Mass. AG Seeks to Close Loophole in Drunk-Driving Law

June 4, 2012

Massachusetts Attorney General Martha Coakley and state lawmakers are seeking to close a loophole in the state’s drunk-driving law (Melanie’s Law) that was brought to light in a recent court decision.

Responding to a Supreme Judicial Court decision issued on May 17, Attorney General Coakley, State Senator Katherine Clark (D-Melrose), and House Judiciary Chairman Eugene O’Flaherty (D-Charlestown) announced on May 20 that they are taking action to close the loophole in an effort to toughen the laws against repeat drunk drivers.

In the case of Souza v. Registrar of Motor Vehicles, the Massachusetts Supreme Judicial Court, the state’s highest court, had ruled that a “continuance without a finding” was not considered a “conviction” under the law governing license suspension for individuals who refuse to submit to a so-called “breath test” after being arrested for operating under the influence. This distinction is significant because the length of suspension depends on the individual’s prior convictions for operating under the influence.

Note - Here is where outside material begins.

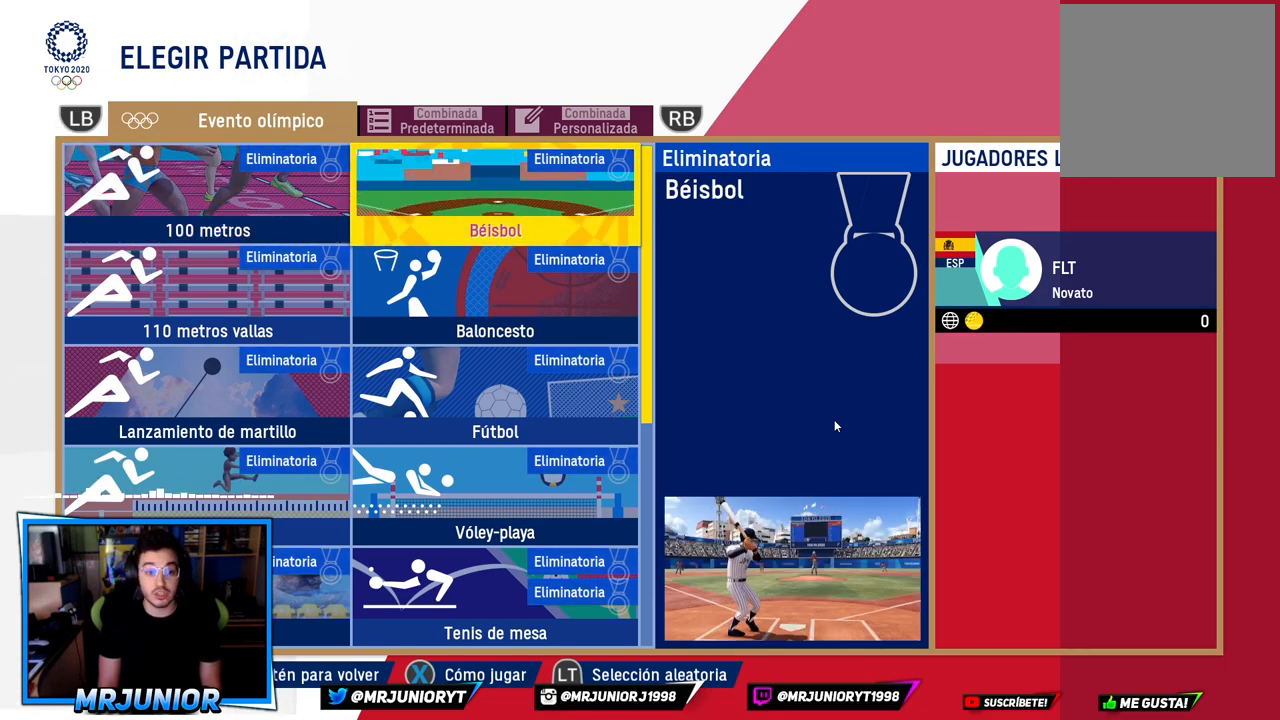
{"buttons": [], "left_stick": "left", "right_stick": "center", "events": [[200, "left_stick", "down"], [383, "left_stick", "center"], [450, "left_stick", "left"]]}
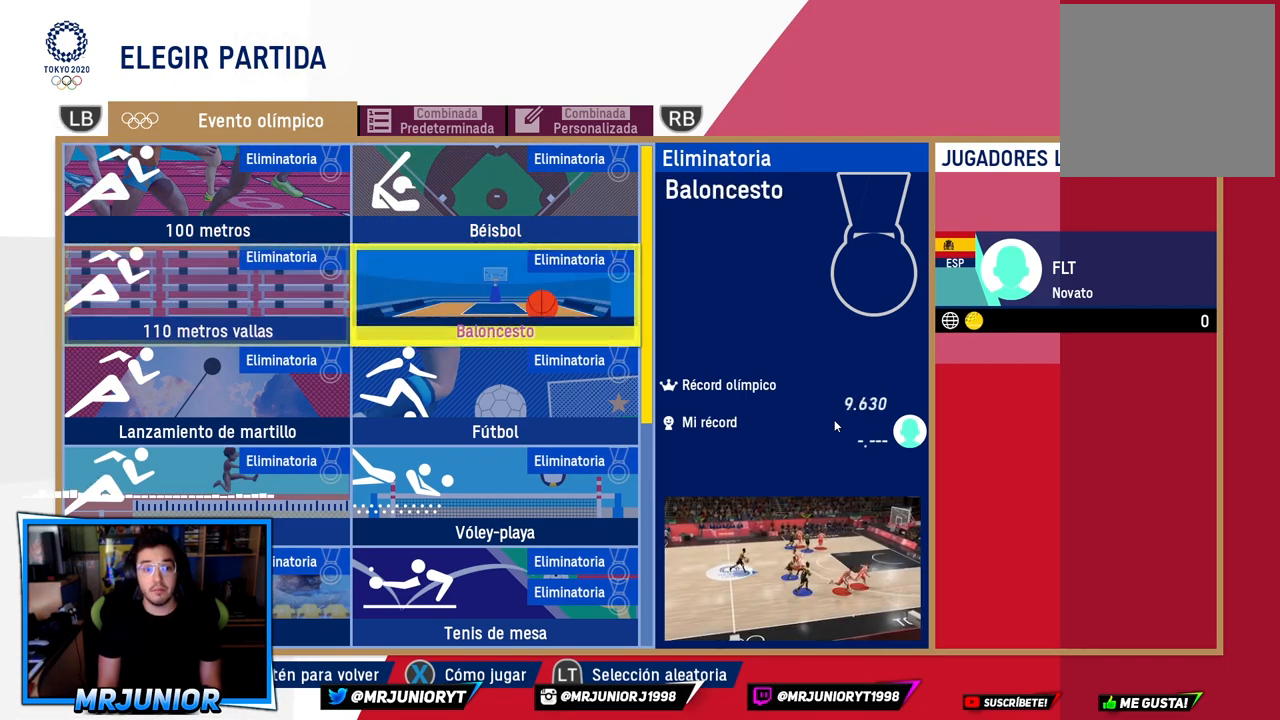
{"buttons": [], "left_stick": "center", "right_stick": "center", "events": [[150, "left_stick", "center"]]}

To close this loophole, Attorney General Coakley, Senator Clark, and Chairman O’Flaherty have proposed two changes to the law. First, the proposal would amend the definition of “conviction” to include individuals who admit to sufficient facts for a finding of guilty, directly addressing the problem in Souza where a similar admission was not considered to be a conviction. Additionally, the proposal would consider as a first offense, for purposes of the breath test refusal, those situations where an individual has been referred to an alcohol or substance abuse treatment program as a result of a previous OUI prosecution.